HSF brings in new powers to reward top performers as partners vote through lockstep extension

Herbert Smith Freehills (HSF) partners have voted through changes to the firm’s remuneration system, which will extend the top of its lockstep in an effort to attract and retain top talent.

The firm’s star performers will now be able to move above the previous 100-point top of lockstep into an ‘extension zone’ reaching up to 130 points.

Partners approved the changes earlier this week, after receiving two weeks to consider the proposals. The changes will come into affect from 1 May 2018.

The firm’s core lockstep runs from 43 to 100 points, and management has had the ability to hold or move down partners based on performance since moving to a modified system after the 2012 merger of Herbert Smith and Australia’s Freehills. Prior to the tie-up, Herbert Smith operated a pure eight-year lockstep.

While HSF said there would be no changes to the balanced scorecard criteria by which partner performance is assessed, it is expected that the firm will ramp up its focus on performance, with more emphasis placed on what partners are bringing into the business as opposed to their length of service.

One partner said: “We want to protect the culture and good processes from the past, but we also have to modernise and make the firm progressive. We only envisage a few of the most outstanding contributors going though into the extension zone.”

The change comes after a series of partner departures for the firm in recent months, with many leaving for better-paying international rivals. Energy co-heads Anna Howell and John Balsdon quit for Gibson Dunn & Crutcher and Latham & Watkins respectively, while last month Cleary Gottlieb Steen & Hamilton recruited London litigation partner James Norris-Jones.

The firm’s most recent LLP accounts, filed in February, revealed that the best-paid partner for 2015-16 received £1.6m.

One London partner said: “The world’s changing – nobody’s models will look the same in a decade. I think we’re doing the sensible thing.”

Another added: “For me, I think this is a sensible, moderate and relatively straightforward change. However, it is how much money people get paid and did need careful consideration.”

According to one partner, one proposal considered was that the bottom of the ladder be brought down from 43 to about 35 points, although this was not taken forward.
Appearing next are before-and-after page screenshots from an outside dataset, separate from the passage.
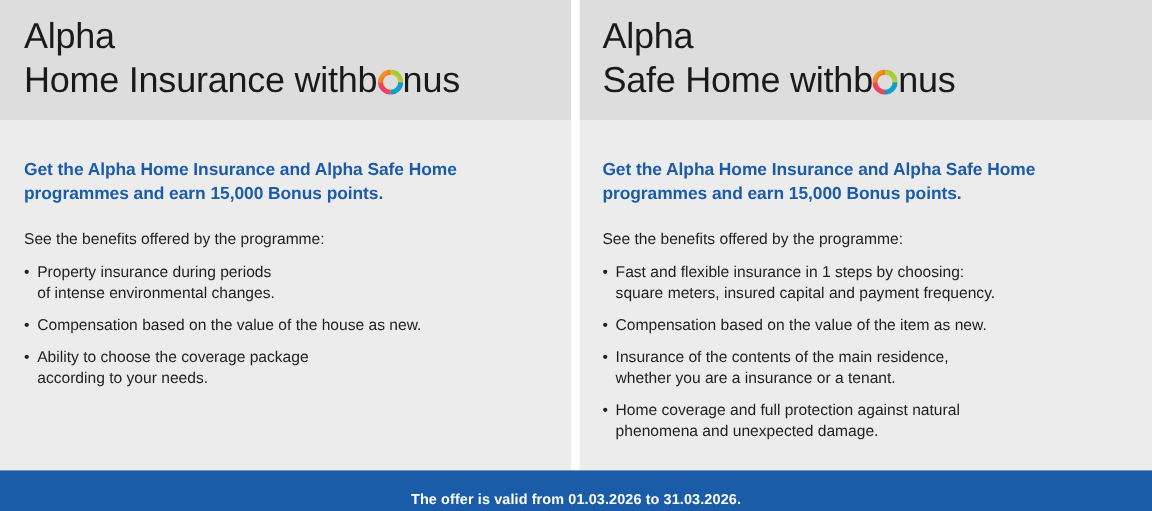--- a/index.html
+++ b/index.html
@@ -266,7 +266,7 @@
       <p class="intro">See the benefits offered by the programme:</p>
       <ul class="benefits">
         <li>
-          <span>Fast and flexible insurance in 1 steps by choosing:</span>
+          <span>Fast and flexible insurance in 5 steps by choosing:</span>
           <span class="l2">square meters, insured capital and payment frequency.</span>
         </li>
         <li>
Other considerations had included introducing lower lockstep ladders in certain offices. The firm already operates a separate ladder in Australia and Johannesburg, which runs from about 30 to 80 points. No different ladders for other international offices have been introduced.

In a statement, the firm said: “We have introduced some new elements of enhanced flexibility. These include a wider spread of equity positions on our ladder to address different levels of contribution.

“The changes ensure that our remuneration system continues to support the business as we implement our global strategies, improves flexibility to reflect the different markets in which we operate, and incentivises teams to deliver the best service from the whole firm to our clients.”

The firm operates a partner bonus pool, which allows up to 5% of profits to be used to boost pay for star performers. Bonuses will now be paid out in two instalments annually instead of four, with no change to the size of the profit pool they come from.

A number of other major UK firms are currently pushing through changes to their lockstep, including Freshfields Bruckhaus Deringer, which recently overhauled its remuneration system with the introduction of a new single ladder that will enable top performers to make six times more than those at the bottom. It will see all partners joining the lockstep at 12 points, with a new top of lockstep rising to 60 points.

The core ladder will run from 12 points to 40 points, with everything above this only applying to star performers and those in competitive markets such as New York.

Clifford Chance, meanwhile, is ramping up its focus on partner performance with more rigorous appraisals that will more closely tie partner pay with performance than ever before. The appraisals come on the back of changes to CC’s lockstep, introduced in May, which stretched the top of the lockstep and recalculated profit units.